Son auteur anonyme mais fortement emprunt des idées des Lumières soulignait «que peuvent bien valoir la liberté de la presse, la tolérance religieuse, la suppression des prisons d’Etat si ‘on ne peut aller à pied [dans Paris] sans un danger perpétuel’ ? Alors que les hommes clament tout haut l’égalité des droits de tous, les habitants de la capitale continuent à être écrasés par les voitures». Il ne demandait déjà rien moins que d’interdire les voitures. Supprimez les dangers d’écrasement postrévolutionnaires et remplacez-les par «pollution» et «qualité de l’air», les revendications n’ont finalement que bien peu évolué.
Déjà, un autre courant voyait le jour à l’époque : aller à pied, ce qui était le symbole de la pauvreté, devint alors une mode courue des élites qui y voyaient une vertu opposée à la mollesse de ceux allant en voiture. La marche devient une pratique socialement valorisée pour des raisons d’hygiène corporelle, de clairvoyance de l’esprit, de contact avec le monde. Cela ne vous rappelle rien ? Discours immuable ?
Au XVIIIe siècle, la vitesse des engins a progressivement augmenté grâce à des améliorations d’ordre technique, les voitures s’allègent, les moteurs apparaissent leur permettant d’atteindre les 50 km/heure sur les boulevards. La ville dut enfin s’adapter en élargissant les rues, en important les trottoirs d’Angleterre, en alignant les portes cochères et les façades.
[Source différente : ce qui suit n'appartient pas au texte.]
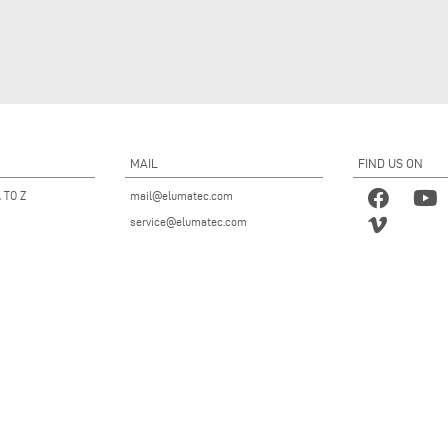
MAIL
FIND US ON
 TO Z
mail@elumatec.com
service@elumatec.com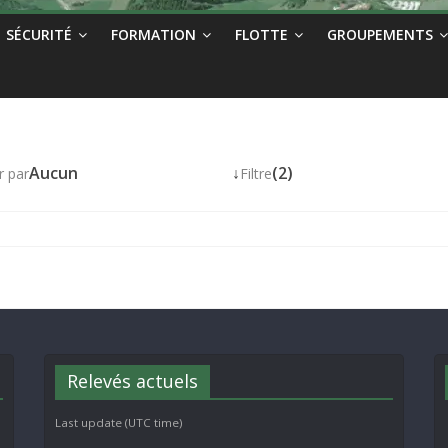
SÉCURITÉ
FORMATION
FLOTTE
GROUPEMENTS
Aucun
↓
(2)
r par
Filtre
Relevés actuels
Last update (UTC time)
La voiture transforme durablement le visage de la ville, jusqu’au boulevard périphérique.
De la même façon, la voiture automobile a pris tellement d’importance au cours du XXe siècle qu’elle en est même devenue incontournable. S’il ne fait aucun doute quant à la pollution induite par nos autos, supprimer purement et simplement les voitures intra-muros ne saura être une réussite si elle ne s’accompagne d’autres mesures comme la création de parcs de stationnement dont les tarifs ne s’approcheraient pas du prix d’une demi-jambe pour la journée. Anne Hidalgo reluquant néanmoins très souvent du côté du maire de Londres, Sadiq Khan, il ne faudrait pas qu’une furieuse envie d’un nouveau péage urbain ne s’impose à elle. Et pour le mettre où ce péage, juste à la limite du périphérique, comme ça les vaches seront bien gardées ?
En attendant, dès le mois d’octobre, les quatre premiers arrondissements parisiens seront rendus aux piétons le premier dimanche du mois. De quoi faire de jolies ballades dans un relatif calme ambiant. Cela aura-t-il les répercussions attendues sur l’environnement ? Rien n’est moins sûr mais cela fera de belles photos dans les journaux.
Et, d’ici là, les choses sérieuses auront repris puisqu’Anne Hidalgo est déjà annoncée au Salon de l’auto qui démarre en grande pompe le 4 octobre 2018. Elle s’y retrouvera en bonne compagnie avec nombre d’édiles qui, comme elle, promettent un monde meilleur. Elle y croisera sans doute encore un fort aréopage gouvernemental.
Alice Delaleu
* Sondage Ville de Paris réalisé en août 2017 sur 1.127 conducteurs traversant l’hypercentre.